К ночи Валентина совсем разболелась и начала метаться то в жару, то в забытьи. И вдруг ей показалось, что около нее в темноте стоит Андрей. Она замерла: страх нового унижения охватил ее.
– Уходите, – тихо сказала она. – Теперь все кончено.
И столько печальной решимости было в ее голосе, что тот молча отвернулся и, сгорбясь, пошел к выходу. Он отворил дверь, свет из коридора упал на его плечо, и Валентина узнала кожаное пальто Ветлугина.

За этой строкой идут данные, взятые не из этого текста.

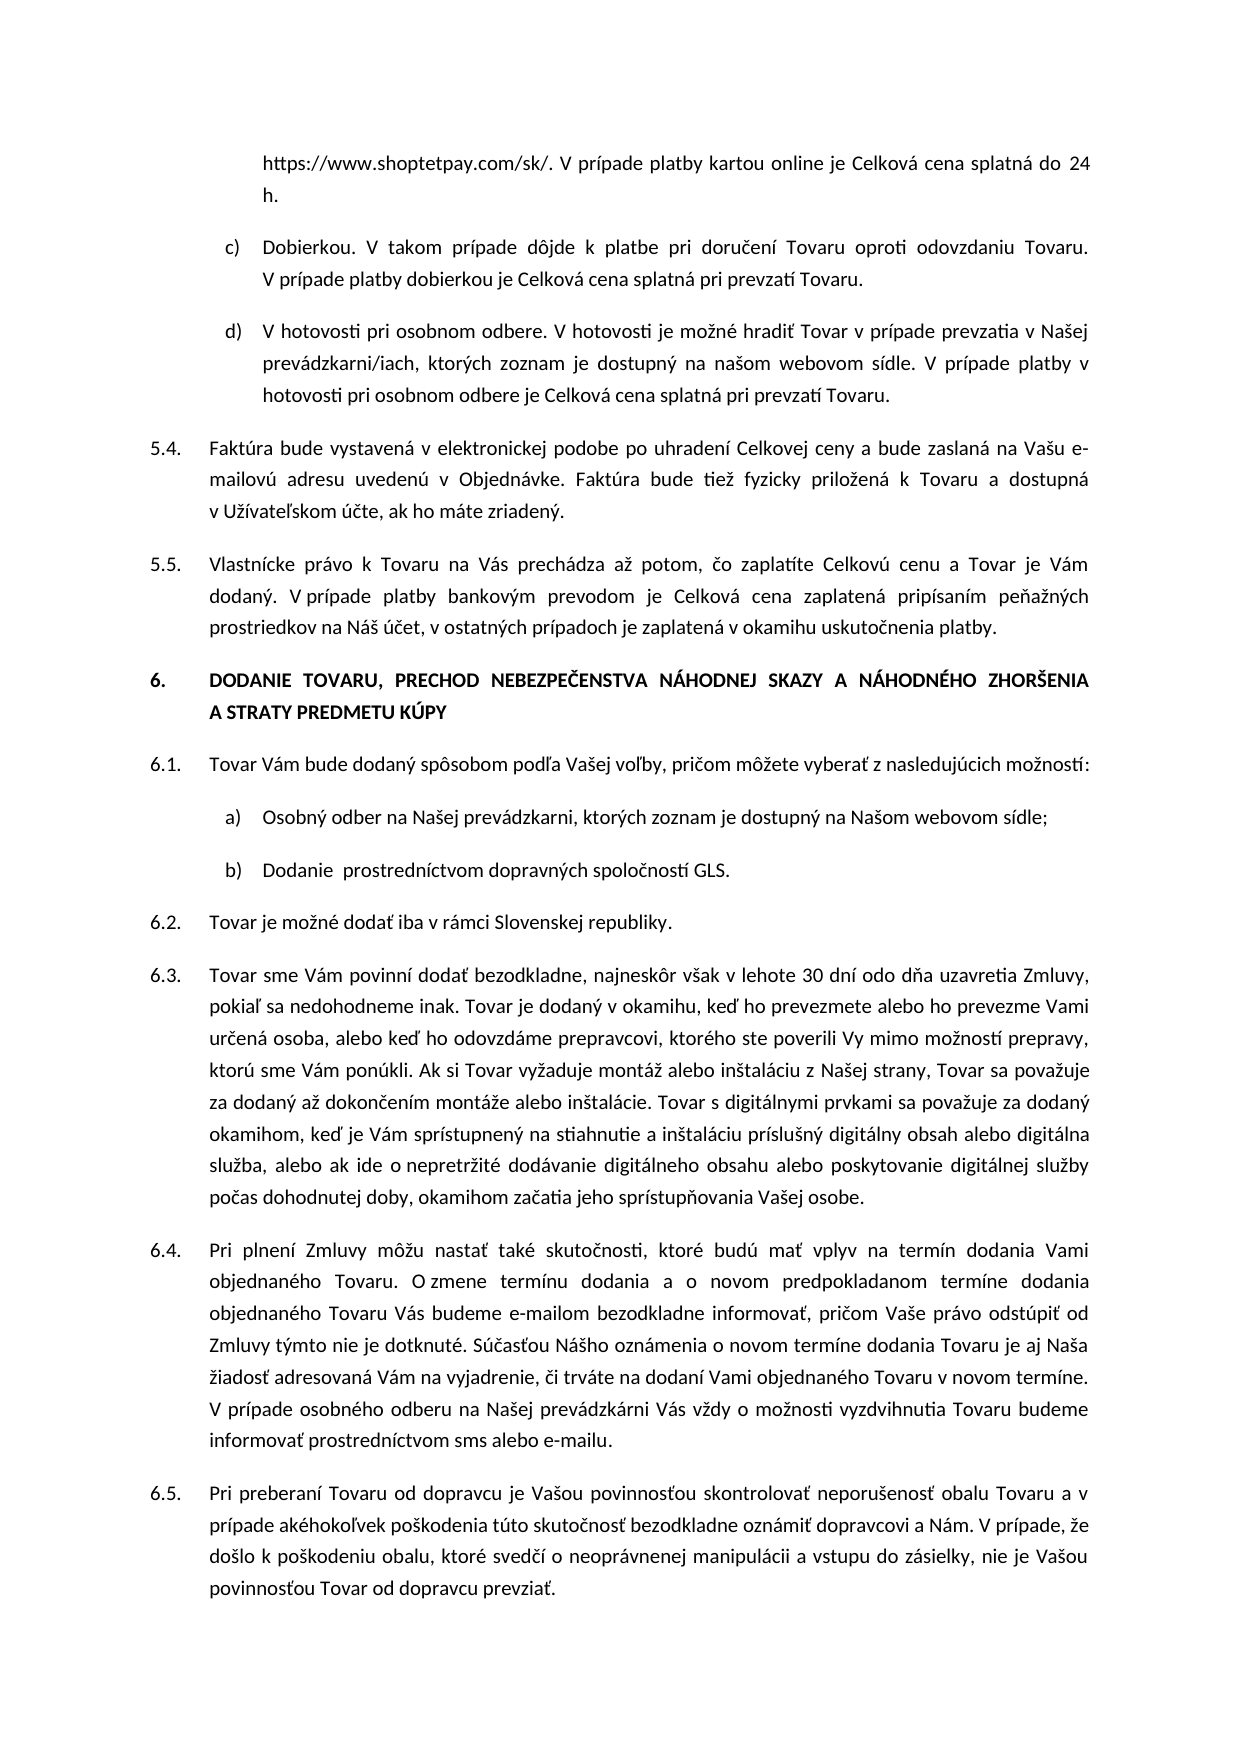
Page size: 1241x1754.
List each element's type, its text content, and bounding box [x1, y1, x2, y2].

list V hotovosti pri osobnom odbere. V hotovosti je možné hradiť Tovar v prípade prevzatia v Našej prevádzkarni/iach, ktorých zoznam je dostupný na našom webovom sídle. V prípade platby v hotovosti pri osobnom odbere je Celková cena splatná pri prevzatí Tovaru. [225, 319, 1090, 408]
list Tovar sme Vám povinní dodať bezodkladne, najneskôr však v lehote 30 dní odo dňa uzavretia Zmluvy, pokiaľ sa nedohodneme inak. Tovar je dodaný v okamihu, keď ho prevezmete alebo ho prevezme Vami určená osoba, alebo keď ho odovzdáme prepravcovi, ktorého ste poverili Vy mimo možností prepravy, ktorú sme Vám ponúkli. Ak si Tovar vyžaduje montáž alebo inštaláciu z Našej strany, Tovar sa považuje za dodaný až dokončením montáže alebo inštalácie. Tovar s digitálnymi prvkami sa považuje za dodaný okamihom, keď je Vám sprístupnený na stiahnutie a inštaláciu príslušný digitálny obsah alebo digitálna služba, alebo ak ide o nepretržité dodávanie digitálneho obsahu alebo poskytovanie digitálnej služby počas dohodnutej doby, okamihom začatia jeho sprístupňovania Vašej osobe. [150, 962, 1090, 1210]
list Dodanie prostredníctvom dopravných spoločností GLS. [225, 857, 1090, 882]
list Pri plnení Zmluvy môžu nastať také skutočnosti, ktoré budú mať vplyv na termín dodania Vami objednaného Tovaru. O zmene termínu dodania a o novom predpokladanom termíne dodania objednaného Tovaru Vás budeme e-mailom bezodkladne informovať, pričom Vaše právo odstúpiť od Zmluvy týmto nie je dotknuté. Súčasťou Nášho oznámenia o novom termíne dodania Tovaru je aj Naša žiadosť adresovaná Vám na vyjadrenie, či trváte na dodaní Vami objednaného Tovaru v novom termíne. V prípade osobného odberu na Našej prevádzkárni Vás vždy o možnosti vyzdvihnutia Tovaru budeme informovať prostredníctvom sms alebo e-mailu. [150, 1237, 1090, 1453]
list Tovar Vám bude dodaný spôsobom podľa Vašej voľby, pričom môžete vyberať z nasledujúcich možností: [150, 752, 1090, 777]
list Pri preberaní Tovaru od dopravcu je Vašou povinnosťou skontrolovať neporušenosť obalu Tovaru a v prípade akéhokoľvek poškodenia túto skutočnosť bezodkladne oznámiť dopravcovi a Nám. V prípade, že došlo k poškodeniu obalu, ktoré svedčí o neoprávnenej manipulácii a vstupu do zásielky, nie je Vašou povinnosťou Tovar od dopravcu prevziať. [150, 1480, 1090, 1601]
list Osobný odber na Našej prevádzkarni, ktorých zoznam je dostupný na Našom webovom sídle; [225, 804, 1090, 829]
list Vlastnícke právo k Tovaru na Vás prechádza až potom, čo zaplatíte Celkovú cenu a Tovar je Vám dodaný. V prípade platby bankovým prevodom je Celková cena zaplatená pripísaním peňažných prostriedkov na Náš účet, v ostatných prípadoch je zaplatená v okamihu uskutočnenia platby. [150, 551, 1090, 640]
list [225, 150, 1090, 207]
list Faktúra bude vystavená v elektronickej podobe po uhradení Celkovej ceny a bude zaslaná na Vašu e-mailovú adresu uvedenú v Objednávke. Faktúra bude tiež fyzicky priložená k Tovaru a dostupná v Užívateľskom účte, ak ho máte zriadený. [150, 435, 1090, 524]
list Dobierkou. V takom prípade dôjde k platbe pri doručení Tovaru oproti odovzdaniu Tovaru. V prípade platby dobierkou je Celková cena splatná pri prevzatí Tovaru. [225, 234, 1090, 292]
list Tovar je možné dodať iba v rámci Slovenskej republiky. [150, 909, 1090, 935]
list doDANIE tovaru, prechod nebezpečenstva náhodnej skazy a náhodného zhoršenia A STRATY predmetu kúpy [150, 667, 1090, 724]
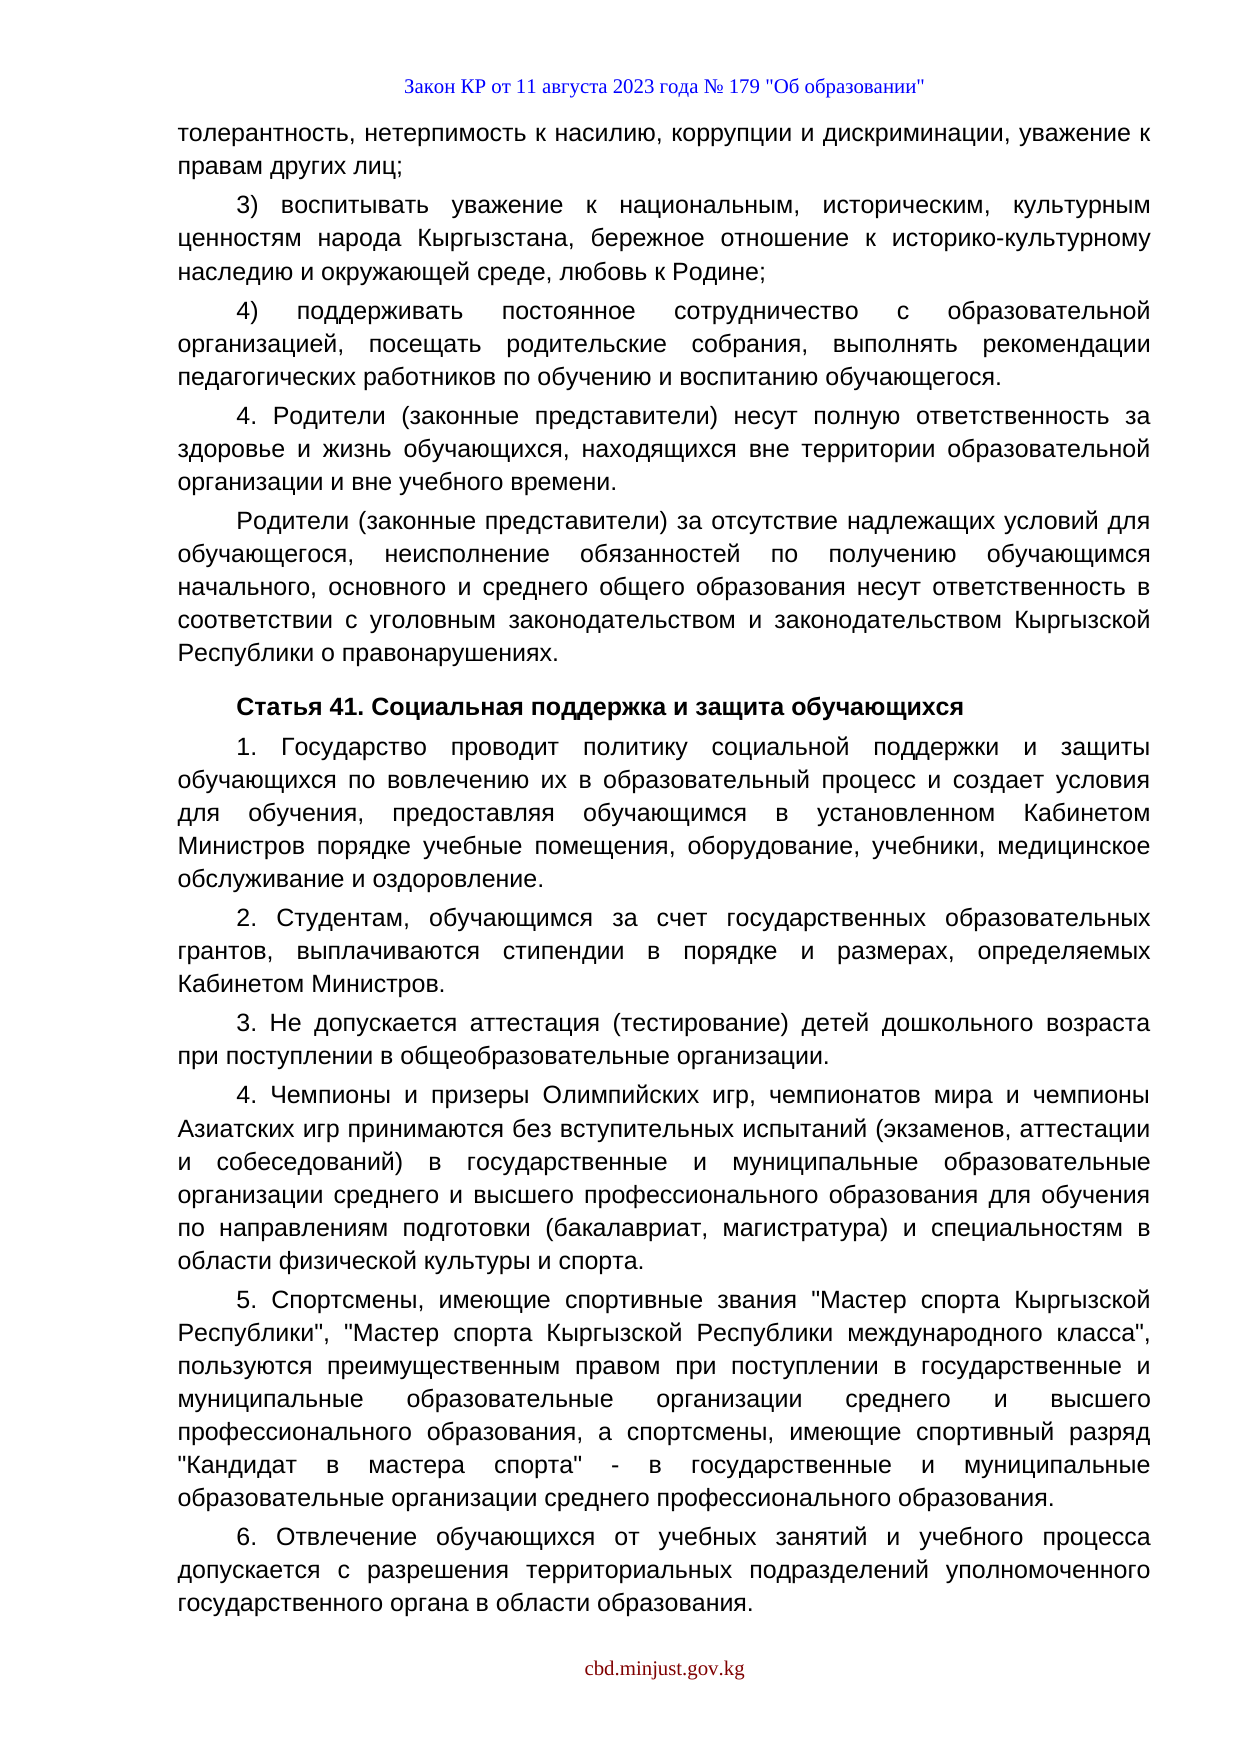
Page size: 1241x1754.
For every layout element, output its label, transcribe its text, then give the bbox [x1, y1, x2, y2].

text 2. Студентам, обучающимся за счет государственных образовательных грантов, выплачиваются стипендии в порядке и размерах, определяемых Кабинетом Министров. [177, 903, 1152, 998]
text 3) воспитывать уважение к национальным, историческим, культурным ценностям народа Кыргызстана, бережное отношение к историко-культурному наследию и окружающей среде, любовь к Родине; [177, 190, 1152, 285]
text 4. Родители (законные представители) несут полную ответственность за здоровье и жизнь обучающихся, находящихся вне территории образовательной организации и вне учебного времени. [177, 401, 1152, 496]
text Родители (законные представители) за отсутствие надлежащих условий для обучающегося, неисполнение обязанностей по получению обучающимся начального, основного и среднего общего образования несут ответственность в соответствии с уголовным законодательством и законодательством Кыргызской Республики о правонарушениях. [177, 506, 1152, 667]
text 5. Спортсмены, имеющие спортивные звания "Мастер спорта Кыргызской Республики", "Мастер спорта Кыргызской Республики международного класса", пользуются преимущественным правом при поступлении в государственные и муниципальные образовательные организации среднего и высшего профессионального образования, а спортсмены, имеющие спортивный разряд "Кандидат в мастера спорта" - в государственные и муниципальные образовательные организации среднего профессионального образования. [177, 1285, 1152, 1512]
text 6. Отвлечение обучающихся от учебных занятий и учебного процесса допускается с разрешения территориальных подразделений уполномоченного государственного органа в области образования. [177, 1522, 1152, 1617]
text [177, 118, 1152, 180]
text 4) поддерживать постоянное сотрудничество с образовательной организацией, посещать родительские собрания, выполнять рекомендации педагогических работников по обучению и воспитанию обучающегося. [177, 296, 1152, 391]
text Статья 41. Социальная поддержка и защита обучающихся [177, 692, 1152, 721]
text 4. Чемпионы и призеры Олимпийских игр, чемпионатов мира и чемпионы Азиатских игр принимаются без вступительных испытаний (экзаменов, аттестации и собеседований) в государственные и муниципальные образовательные организации среднего и высшего профессионального образования для обучения по направлениям подготовки (бакалавриат, магистратура) и специальностям в области физической культуры и спорта. [177, 1081, 1152, 1274]
text 3. Не допускается аттестация (тестирование) детей дошкольного возраста при поступлении в общеобразовательные организации. [177, 1008, 1152, 1070]
text 1. Государство проводит политику социальной поддержки и защиты обучающихся по вовлечению их в образовательный процесс и создает условия для обучения, предоставляя обучающимся в установленном Кабинетом Министров порядке учебные помещения, оборудование, учебники, медицинское обслуживание и оздоровление. [177, 732, 1152, 892]
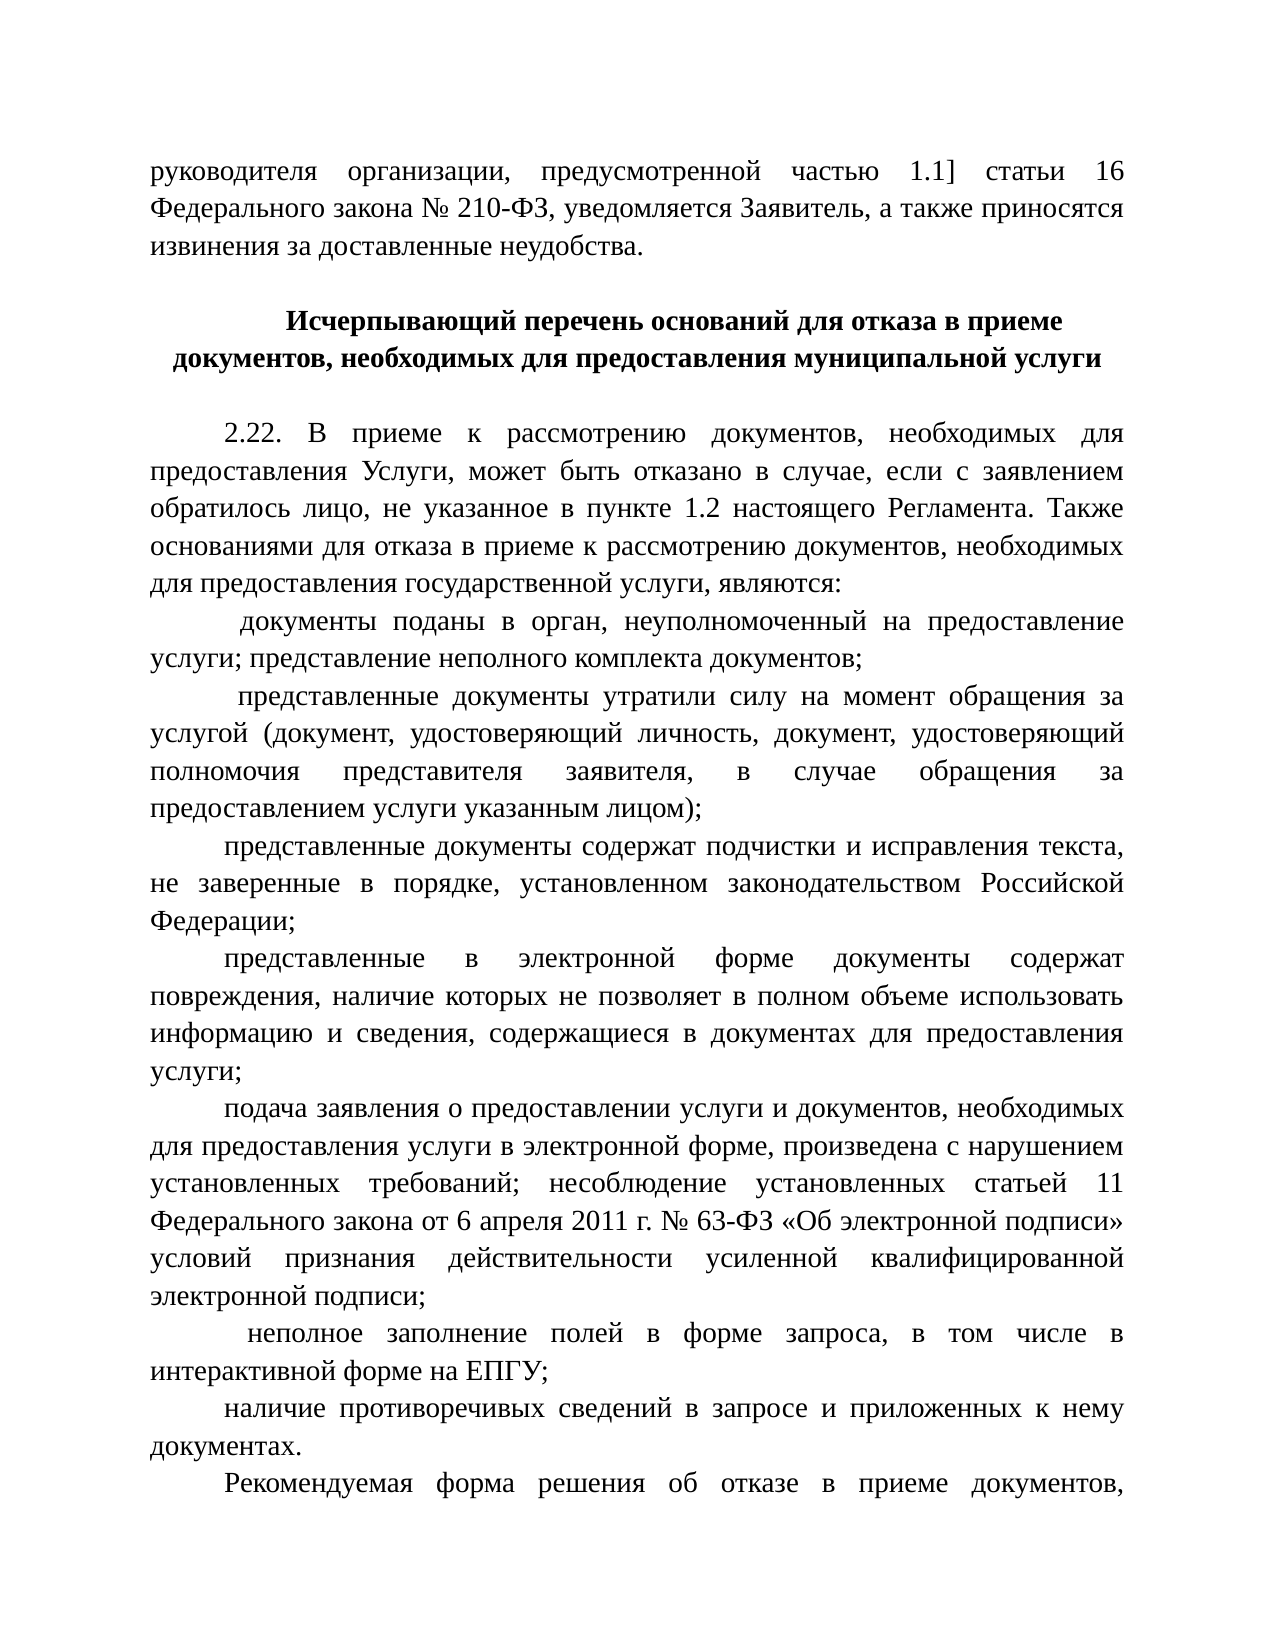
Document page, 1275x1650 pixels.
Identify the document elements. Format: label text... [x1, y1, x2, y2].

– Виктор! – крикнула она, поднимаясь.
Он остановился, включил свет и подошел к ней, похожей на тоненькое деревцо, дрожавшее под осенним ветром. Шаль, протянувшаяся за нею по полу, походила на ее тень.
– Какими словами просить мне у вас… – заговорила она, поднимая к нему восковое лицо с пятнами горячечного румянца.
– Вы совсем больны! – Ветлугин со страхом вгляделся в ее черты, искаженные страданием. – Пожалуйста, не надо никаких слов!
45
Почти двое суток бушевала метель, будто зима утвердилась по-настоящему. Андрей хорошо запомнил эту метель. В те дни он поверил, что зима уже пришла, как поверил тому, что его полноценная жизнь навсегда надорвана.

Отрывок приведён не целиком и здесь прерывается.